Double-Click: Toggling the Map Workspace
In the Palette Editor, double-clicking any palette entry toggles the Palette Map workspace view on and off. This is a quick way to switch between browsing saved colors and mixing on the Map without using a menu. Single-click behavior (restoring the entry’s recipe into the Mixer) is unaffected.
Canvas Overlay
The Palette Map can be summoned directly onto the image canvas as a full-screen overlay by clicking the Foreground/Background swatch in the toolbox. This gives a large mixing surface without dedicating a permanent panel to the Map.
Central Color Swatch
A circular swatch sits at the centre of the donut hole and reflects the color of whichever cell the cursor is over:
- Hover color: when the cursor rests on a map entry, the swatch updates immediately to show that entry’s color.
- Selected color as fallback: when no cell is hovered, the swatch shows the Palette Mixer’s computed result for the currently selected entry. If the mixer hasn’t resolved yet, it uses the entry’s base display color so the spot never goes blank.
- A thin dark border outlines the swatch at all times.
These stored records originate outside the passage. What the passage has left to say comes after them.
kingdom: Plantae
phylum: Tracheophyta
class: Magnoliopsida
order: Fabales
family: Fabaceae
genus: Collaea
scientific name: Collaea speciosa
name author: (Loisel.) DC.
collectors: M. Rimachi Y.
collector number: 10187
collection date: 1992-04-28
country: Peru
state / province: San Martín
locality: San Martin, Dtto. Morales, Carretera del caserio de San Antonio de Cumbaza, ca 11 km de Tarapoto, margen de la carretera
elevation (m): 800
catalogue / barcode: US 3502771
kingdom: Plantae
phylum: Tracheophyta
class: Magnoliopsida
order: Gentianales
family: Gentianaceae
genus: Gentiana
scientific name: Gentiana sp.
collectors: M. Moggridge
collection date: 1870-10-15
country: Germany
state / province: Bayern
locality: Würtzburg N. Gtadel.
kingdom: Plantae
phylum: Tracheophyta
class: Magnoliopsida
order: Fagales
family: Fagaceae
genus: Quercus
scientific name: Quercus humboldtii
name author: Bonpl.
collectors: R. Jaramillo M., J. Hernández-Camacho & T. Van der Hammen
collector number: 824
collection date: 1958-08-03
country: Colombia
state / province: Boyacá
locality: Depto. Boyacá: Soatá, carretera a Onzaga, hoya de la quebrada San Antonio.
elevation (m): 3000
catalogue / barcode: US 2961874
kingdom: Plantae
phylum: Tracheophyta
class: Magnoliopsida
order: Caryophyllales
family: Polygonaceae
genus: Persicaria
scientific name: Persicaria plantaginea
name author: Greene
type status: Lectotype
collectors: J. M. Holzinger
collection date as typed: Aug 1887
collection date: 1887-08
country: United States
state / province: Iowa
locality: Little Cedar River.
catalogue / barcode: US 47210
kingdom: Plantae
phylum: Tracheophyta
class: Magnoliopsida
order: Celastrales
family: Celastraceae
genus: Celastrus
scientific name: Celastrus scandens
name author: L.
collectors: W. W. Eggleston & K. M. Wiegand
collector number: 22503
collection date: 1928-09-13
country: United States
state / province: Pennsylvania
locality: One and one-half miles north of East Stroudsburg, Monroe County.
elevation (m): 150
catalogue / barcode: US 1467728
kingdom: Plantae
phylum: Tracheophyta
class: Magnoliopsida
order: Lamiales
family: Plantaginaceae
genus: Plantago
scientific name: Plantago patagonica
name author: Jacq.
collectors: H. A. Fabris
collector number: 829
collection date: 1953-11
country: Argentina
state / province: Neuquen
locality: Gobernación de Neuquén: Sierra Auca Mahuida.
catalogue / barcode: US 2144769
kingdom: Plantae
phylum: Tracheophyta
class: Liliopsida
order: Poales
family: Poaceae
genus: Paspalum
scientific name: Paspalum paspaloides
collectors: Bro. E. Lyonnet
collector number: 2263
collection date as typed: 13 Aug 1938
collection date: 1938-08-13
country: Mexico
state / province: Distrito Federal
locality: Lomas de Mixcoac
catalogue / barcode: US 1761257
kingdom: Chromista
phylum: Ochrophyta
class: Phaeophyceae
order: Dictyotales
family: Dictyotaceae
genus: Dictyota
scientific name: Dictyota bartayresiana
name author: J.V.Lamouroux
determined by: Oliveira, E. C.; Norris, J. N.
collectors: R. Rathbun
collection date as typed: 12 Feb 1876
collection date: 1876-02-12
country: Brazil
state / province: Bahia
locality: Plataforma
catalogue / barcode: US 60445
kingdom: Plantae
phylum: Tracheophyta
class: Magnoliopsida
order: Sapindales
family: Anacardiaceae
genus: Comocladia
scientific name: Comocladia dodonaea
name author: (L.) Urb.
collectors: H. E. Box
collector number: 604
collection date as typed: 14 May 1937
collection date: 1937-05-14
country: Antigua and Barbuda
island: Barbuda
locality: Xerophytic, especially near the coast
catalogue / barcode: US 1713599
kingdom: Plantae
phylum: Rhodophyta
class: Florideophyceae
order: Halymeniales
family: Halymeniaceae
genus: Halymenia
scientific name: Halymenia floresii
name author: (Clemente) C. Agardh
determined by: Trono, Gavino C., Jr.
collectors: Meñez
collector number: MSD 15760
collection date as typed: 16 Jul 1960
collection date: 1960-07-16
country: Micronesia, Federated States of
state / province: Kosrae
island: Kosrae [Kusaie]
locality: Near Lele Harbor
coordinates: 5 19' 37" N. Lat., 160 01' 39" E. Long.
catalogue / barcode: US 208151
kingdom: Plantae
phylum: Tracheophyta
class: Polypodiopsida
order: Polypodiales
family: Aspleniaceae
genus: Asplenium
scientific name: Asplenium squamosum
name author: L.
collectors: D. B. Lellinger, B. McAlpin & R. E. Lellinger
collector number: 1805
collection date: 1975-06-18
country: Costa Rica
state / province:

- After the cursor dwells over the central swatch briefly, a white-and-black outer ring appears to signal the area is interactive.
- Clicking the central swatch closes the canvas overlay, returning to the normal image view (the same as clicking outside the outer ring).
Alt Key: Canvas Comparison Mode
When the Palette Map canvas overlay is open, holding Alt temporarily reveals the image beneath:
- The entire palette map UI fades to invisible (its opacity drops to zero), uncovering the canvas.
- A 64-pixel circular swatch follows the cursor, filled with the Palette Mixer’s current sampled color, so you stay aware of the active mix while inspecting the image.
- Releasing Alt restores the palette map at full opacity.
A hint label, “Hold down the Alt key to see the Image”, is shown inside the workspace view as a reminder.